Problem requirements
Convert the text lines in the material below into a JSON list of strings, with one string for each line and no blank lines. Leave the pictures out of the result.

#### Source records

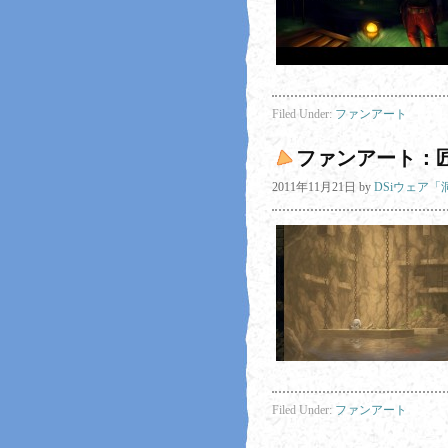
Filed Under:
ファンアート
ファンアート：匠
2011年11月21日
by
DSiウェア
Filed Under:
ファンアート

########

Written response
[
  "Filed Under:",
  "ファンアート",
  "ファンアート：匠",
  "2011年11月21日",
  "by",
  "DSiウェア",
  "Filed Under:",
  "ファンアート"
]